--- The problem ---
Output exactly the lines between the line that contains "ring pip: (264, 226)" and the last line of the material, counting both.

______________________________

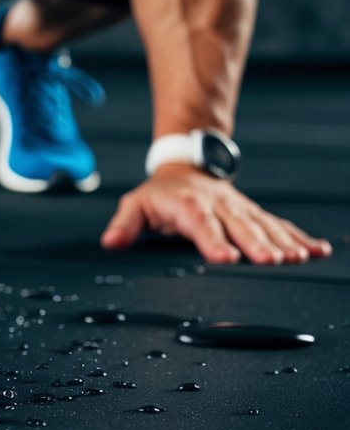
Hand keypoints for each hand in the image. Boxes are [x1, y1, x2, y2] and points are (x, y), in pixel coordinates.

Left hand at [100, 164, 331, 264]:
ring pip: (264, 226)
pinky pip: (280, 226)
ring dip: (283, 242)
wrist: (185, 168)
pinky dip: (300, 238)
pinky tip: (318, 250)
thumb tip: (110, 243)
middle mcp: (219, 206)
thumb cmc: (160, 195)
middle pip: (239, 227)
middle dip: (257, 245)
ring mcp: (240, 210)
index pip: (201, 225)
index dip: (213, 241)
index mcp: (189, 206)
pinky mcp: (254, 214)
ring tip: (299, 258)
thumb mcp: (136, 205)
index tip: (225, 258)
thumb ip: (125, 225)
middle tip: (271, 261)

______________________________

--- Output of the task ---
ring pip: (264, 226)
pinky pip: (280, 226)
ring dip: (283, 242)
wrist: (185, 168)
pinky dip: (300, 238)
pinky tip: (318, 250)
thumb tip: (110, 243)
middle mcp: (219, 206)
thumb cmc: (160, 195)
middle pip: (239, 227)
middle dip: (257, 245)
ring mcp: (240, 210)
index pip: (201, 225)
index dip: (213, 241)
index mcp: (189, 206)
pinky mcp: (254, 214)
ring tip: (299, 258)
thumb mcp: (136, 205)
index tip: (225, 258)
thumb ip: (125, 225)
middle tip: (271, 261)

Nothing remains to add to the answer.